The film opens with pseudo-newsreels of Queen Wilhelmina of the House of Orange making a triumphant return to a newly liberated Holland from her exile in England. With her is her aide Erik Hazelhoff Roelfzema, who was a famous Dutch resistance fighter, and author of the autobiographical book the film is based on. Most of the opening is taken from actual news films of the time, with a few inserts showing Rutger Hauer in the scene. The entire sequence was produced in the style of Dutch news reels of the period, and Verhoeven even went so far as to bring an old news reel announcer out of retirement to narrate. Cut to a fraternity initiation where a group of freshmen are being hazed. Verhoeven embellished this section from his personal experience as a student in the same fraternity 10 years later. The scene shows how this group of wealthy young men became acquainted, and the brutal hazing was a precursor to the rest of the film, which is full of Nazi atrocities. 

DVD info from Amazon.

  • Widescreen anamorphic, 1.66:1

  • Full-length director commentary

  • trailer and bios. Interesting and candid written interview with Jeroen Krabbe

As WW-II breaks out, the group each deals with the War in his own way. Most become resistance fighters, although one who has a Jewish girlfriend (Belinda Meuldijk) is coerced into collaborating by a threat to send his girlfriend to a Polish work camp, and one who is of mixed German/Dutch descent joins the Reich. The rest of the film chronicles the events in the lives of these characters as they cope, each in his own way, with the War. 

The film is historically interesting, is very well made and acted, and is entertaining as well. The DVD is a little grainy, but does have a full length commentary by Verhoeven, where he talks non-stop about filming details, which is exactly what I want in a commentary. Even those who hate subtitles may enjoy this. It is in Dutch, German and English.
 

The Critics Vote

  • Maltin 3.5/4

The People Vote ...

  • With their votes ... IMDB summary: IMDb voters score it 7.7, high enough to be in the top 250 of all time, but lacking enough votes to meet the minimum.
  • A monumental achievement when you realize it was made for only five million guilders.
IMDb guideline: 7.5 usually indicates a level of excellence, about like three and a half stars from the critics. 6.0 usually indicates lukewarm watchability, about like two and a half stars from the critics. The fives are generally not worthwhile unless they are really your kind of material, about like two stars from the critics.

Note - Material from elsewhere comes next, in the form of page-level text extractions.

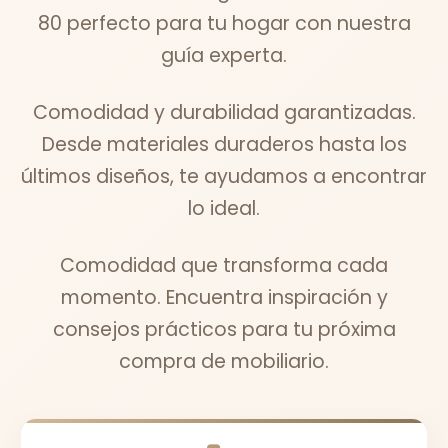
80 perfecto para tu hogar con nuestra
guía experta.
Comodidad y durabilidad garantizadas.
Desde materiales duraderos hasta los
últimos diseños, te ayudamos a encontrar
lo ideal.
Comodidad que transforma cada
momento. Encuentra inspiración y
consejos prácticos para tu próxima
compra de mobiliario.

Films under five are generally awful even if you like that kind of film, equivalent to about one and a half stars from the critics or less, depending on just how far below five the rating is.

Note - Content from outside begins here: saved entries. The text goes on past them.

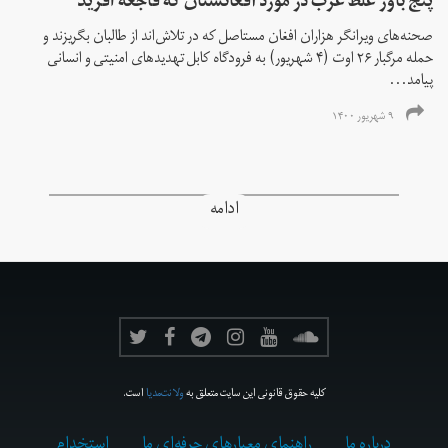
پنج باور غلط غرب در مورد افغانستان که فاجعه آفرید
صحنه‌های ویرانگر هزاران افغان مستاصل که در تلاش‌اند از طالبان بگریزند و
حمله مرگبار ۲۶ اوت (۴ شهریور) به فرودگاه کابل تهدیدهای امنیتی و انسانی
پیامد...
۹ شهریور ۱۴۰۰
ادامه
کلیه حقوق قانونی این سایت متعلق به
ولانت‌مدیا
است.
درباره ما
راهنمای معیارهای حرفه‌ای ما
استخدام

My own guideline: A means the movie is so good it will appeal to you even if you hate the genre. B means the movie is not good enough to win you over if you hate the genre, but is good enough to do so if you have an open mind about this type of film. C means it will only appeal to genre addicts, and has no crossover appeal. D means you'll hate it even if you like the genre. E means that you'll hate it even if you love the genre. F means that the film is not only unappealing across-the-board, but technically inept as well.

Based on this description, Tuna scores it a B, Scoopy a B+.